Understanding Clinical Trials

A clinical trial is a research study involving a select group of people who have volunteered to try an intervention — such as a drug or other therapy, vaccine, behavior change regimen or procedure — under close medical monitoring. The study answers researchers’ questions about the safety and/or effectiveness of the intervention. Before reaching the clinical trial stage, new interventions typically have been studied in the laboratory (in nonclinical studies) and in animals (in preclinical studies).

Below are frequently asked questions about clinical trials and observational studies. To learn about specific studies that are ongoing at Fred Hutch, visit the Clinical Trials page, where you can search by disease or other criteria and view all studies.

What are clinical trial phases?

Clinical trials for treatments and vaccines typically have four phases, each of which is designed to answer different research questions. The phases are:

  • Phase 1: Safety
  • Phase 2: Efficacy
  • Phase 3: Comparison
  • Phase 4: Post-Marketing

If an intervention is successful in one phase, it may move on to the next phase. Each successive phase typically has a greater number of participants. Sometimes two phases are combined. In a Phase 3 study, each participant is randomly assigned to one of two groups. Only one group will receive the new intervention being studied; the other will receive the standard treatment for that disease.

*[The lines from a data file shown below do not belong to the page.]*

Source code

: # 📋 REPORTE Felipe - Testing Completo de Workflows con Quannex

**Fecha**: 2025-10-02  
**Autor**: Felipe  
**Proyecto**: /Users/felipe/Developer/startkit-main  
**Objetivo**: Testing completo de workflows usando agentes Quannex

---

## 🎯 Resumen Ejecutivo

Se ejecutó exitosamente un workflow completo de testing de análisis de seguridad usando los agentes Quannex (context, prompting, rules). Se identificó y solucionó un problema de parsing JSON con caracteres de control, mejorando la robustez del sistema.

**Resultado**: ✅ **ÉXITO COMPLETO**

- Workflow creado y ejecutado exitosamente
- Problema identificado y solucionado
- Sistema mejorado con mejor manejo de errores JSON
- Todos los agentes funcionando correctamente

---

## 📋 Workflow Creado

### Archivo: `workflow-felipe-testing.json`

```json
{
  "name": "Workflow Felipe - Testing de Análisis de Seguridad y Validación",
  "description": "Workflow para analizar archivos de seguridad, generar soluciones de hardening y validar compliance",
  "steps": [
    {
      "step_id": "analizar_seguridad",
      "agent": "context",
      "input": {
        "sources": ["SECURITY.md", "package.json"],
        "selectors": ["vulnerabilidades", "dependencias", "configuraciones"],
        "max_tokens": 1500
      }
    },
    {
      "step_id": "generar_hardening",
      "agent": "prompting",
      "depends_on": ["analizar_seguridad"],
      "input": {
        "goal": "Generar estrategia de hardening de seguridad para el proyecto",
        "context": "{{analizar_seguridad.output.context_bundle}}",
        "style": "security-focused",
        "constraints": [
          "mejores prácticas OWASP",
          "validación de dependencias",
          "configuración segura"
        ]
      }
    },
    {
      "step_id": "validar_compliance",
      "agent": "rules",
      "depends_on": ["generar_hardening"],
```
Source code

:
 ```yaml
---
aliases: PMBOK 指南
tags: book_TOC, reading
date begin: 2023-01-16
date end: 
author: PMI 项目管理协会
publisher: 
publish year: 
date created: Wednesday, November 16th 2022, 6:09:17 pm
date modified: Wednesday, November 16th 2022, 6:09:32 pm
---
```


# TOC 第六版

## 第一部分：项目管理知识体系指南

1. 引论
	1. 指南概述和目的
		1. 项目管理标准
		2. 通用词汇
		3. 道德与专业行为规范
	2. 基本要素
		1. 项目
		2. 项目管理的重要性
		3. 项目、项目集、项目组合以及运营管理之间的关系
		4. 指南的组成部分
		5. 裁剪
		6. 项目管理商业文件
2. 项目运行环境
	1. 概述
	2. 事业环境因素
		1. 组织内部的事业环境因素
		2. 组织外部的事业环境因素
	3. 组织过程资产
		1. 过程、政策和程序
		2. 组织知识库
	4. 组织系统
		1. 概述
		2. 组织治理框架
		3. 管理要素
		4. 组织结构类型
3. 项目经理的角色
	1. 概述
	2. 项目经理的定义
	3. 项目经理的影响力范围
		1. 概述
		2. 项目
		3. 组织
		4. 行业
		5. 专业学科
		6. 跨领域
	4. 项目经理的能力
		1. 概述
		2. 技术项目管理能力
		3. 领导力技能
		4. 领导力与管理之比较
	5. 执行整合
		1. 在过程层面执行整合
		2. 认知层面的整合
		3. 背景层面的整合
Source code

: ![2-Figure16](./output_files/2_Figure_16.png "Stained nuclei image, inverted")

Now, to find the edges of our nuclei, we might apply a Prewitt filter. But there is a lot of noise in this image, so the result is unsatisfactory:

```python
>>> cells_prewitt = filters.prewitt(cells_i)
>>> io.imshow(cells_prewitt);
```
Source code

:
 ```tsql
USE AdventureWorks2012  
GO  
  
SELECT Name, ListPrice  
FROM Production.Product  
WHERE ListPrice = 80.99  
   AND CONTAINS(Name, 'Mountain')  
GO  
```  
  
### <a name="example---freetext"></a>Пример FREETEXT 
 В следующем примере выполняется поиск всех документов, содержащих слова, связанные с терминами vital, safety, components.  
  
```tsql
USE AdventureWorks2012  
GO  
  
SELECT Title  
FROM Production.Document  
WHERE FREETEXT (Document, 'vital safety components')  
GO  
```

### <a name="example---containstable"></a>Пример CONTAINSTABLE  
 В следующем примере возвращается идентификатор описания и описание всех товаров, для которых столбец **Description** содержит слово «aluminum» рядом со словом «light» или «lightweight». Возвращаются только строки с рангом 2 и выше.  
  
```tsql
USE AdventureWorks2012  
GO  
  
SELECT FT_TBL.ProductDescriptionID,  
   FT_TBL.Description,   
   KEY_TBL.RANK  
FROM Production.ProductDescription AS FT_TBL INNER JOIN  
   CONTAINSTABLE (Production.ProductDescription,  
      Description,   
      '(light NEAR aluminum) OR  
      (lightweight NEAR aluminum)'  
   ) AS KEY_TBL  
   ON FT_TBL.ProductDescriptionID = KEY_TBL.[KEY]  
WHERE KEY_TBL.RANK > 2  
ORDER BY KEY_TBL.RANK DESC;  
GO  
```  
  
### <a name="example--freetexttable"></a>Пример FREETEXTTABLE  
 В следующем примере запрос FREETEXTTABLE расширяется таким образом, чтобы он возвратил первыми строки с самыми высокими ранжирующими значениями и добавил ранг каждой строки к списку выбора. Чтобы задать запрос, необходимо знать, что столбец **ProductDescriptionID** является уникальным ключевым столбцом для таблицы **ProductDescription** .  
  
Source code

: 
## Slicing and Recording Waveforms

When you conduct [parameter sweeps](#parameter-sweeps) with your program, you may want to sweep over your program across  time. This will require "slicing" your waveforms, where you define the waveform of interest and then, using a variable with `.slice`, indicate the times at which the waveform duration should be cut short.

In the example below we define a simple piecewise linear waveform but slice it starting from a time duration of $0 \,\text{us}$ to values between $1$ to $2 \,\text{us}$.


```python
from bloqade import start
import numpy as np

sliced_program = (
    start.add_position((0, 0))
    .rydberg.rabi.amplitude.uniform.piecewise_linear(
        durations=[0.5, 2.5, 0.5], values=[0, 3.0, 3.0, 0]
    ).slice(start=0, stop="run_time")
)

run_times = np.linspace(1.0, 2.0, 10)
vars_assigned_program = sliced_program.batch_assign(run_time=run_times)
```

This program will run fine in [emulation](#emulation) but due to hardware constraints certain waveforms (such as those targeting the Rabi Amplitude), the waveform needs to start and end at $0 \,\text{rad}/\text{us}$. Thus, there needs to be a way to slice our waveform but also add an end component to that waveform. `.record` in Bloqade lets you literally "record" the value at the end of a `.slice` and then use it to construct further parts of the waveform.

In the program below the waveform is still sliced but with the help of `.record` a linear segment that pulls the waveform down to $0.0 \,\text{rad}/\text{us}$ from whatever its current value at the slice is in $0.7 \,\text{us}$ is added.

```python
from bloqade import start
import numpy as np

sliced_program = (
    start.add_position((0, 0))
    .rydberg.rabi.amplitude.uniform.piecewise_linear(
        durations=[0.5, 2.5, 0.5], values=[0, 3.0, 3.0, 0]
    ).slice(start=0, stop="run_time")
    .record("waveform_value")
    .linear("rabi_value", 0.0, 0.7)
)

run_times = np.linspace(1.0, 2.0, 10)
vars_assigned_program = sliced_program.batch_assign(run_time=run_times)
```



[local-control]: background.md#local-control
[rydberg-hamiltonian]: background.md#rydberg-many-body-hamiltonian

Observational studies, such as prevention and quality-of-life studies, do not include an intervention, so they do not follow these phases.

Who participates in clinical trials and observational studies?

Depending on the clinical trial or observational study, the participants may be people who have been diagnosed with a particular disease, are survivors of a disease, are at heightened risk of a disease or are simply healthy volunteers. Some people participate in a clinical trial because there are no standard treatments available to them or because other treatments they have tried haven’t worked. Others participate for altruistic reasons, such as to advance medical knowledge. People who volunteer for lifestyle and prevention studies may be genuinely interested in learning ways to improve their health and reduce their risk of disease.

How do I know if I am eligible to participate?

The descriptions of clinical trials and observational studies clearly spell out who is potentially eligible. Criteria may include age, gender, ethnicity, type and stage of disease, or other characteristics. Many studies also spell out medical conditions that may exclude a person from eligibility.

Are study participants paid?

Some studies pay volunteers for their participation — particularly lifestyle studies and studies that involve healthy volunteers. This will be spelled out clearly in the study description. Depending on the number of clinic visits and the duration of the study, volunteers may be paid up to a few hundred dollars upon completion of the activities.

What are the four phases of clinical trials?

Clinical trials advance through four phases to test a treatment, find the appropriate dosage, and look for side effects. If, after the first three phases, researchers find a drug or other intervention to be safe and effective, the FDA approves it for clinical use and continues to monitor its effects.

Clinical trials of drugs are usually described based on their phase. The FDA typically requires Phase I, II, and III trials to be conducted to determine if the drug can be approved for use.

  • A Phase I trial tests an experimental treatment on a small group of often healthy people (20 to 80) to judge its safety and side effects and to find the correct drug dosage.
  • A Phase II trial uses more people (100 to 300). While the emphasis in Phase I is on safety, the emphasis in Phase II is on effectiveness. This phase aims to obtain preliminary data on whether the drug works in people who have a certain disease or condition. These trials also continue to study safety, including short-term side effects. This phase can last several years.
  • A Phase III trial gathers more information about safety and effectiveness, studying different populations and different dosages, using the drug in combination with other drugs. The number of subjects usually ranges from several hundred to about 3,000 people. If the FDA agrees that the trial results are positive, it will approve the experimental drug or device.
  • A Phase IV trial for drugs or devices takes place after the FDA approves their use. A device or drug's effectiveness and safety are monitored in large, diverse populations. Sometimes, the side effects of a drug may not become clear until more people have taken it over a longer period of time.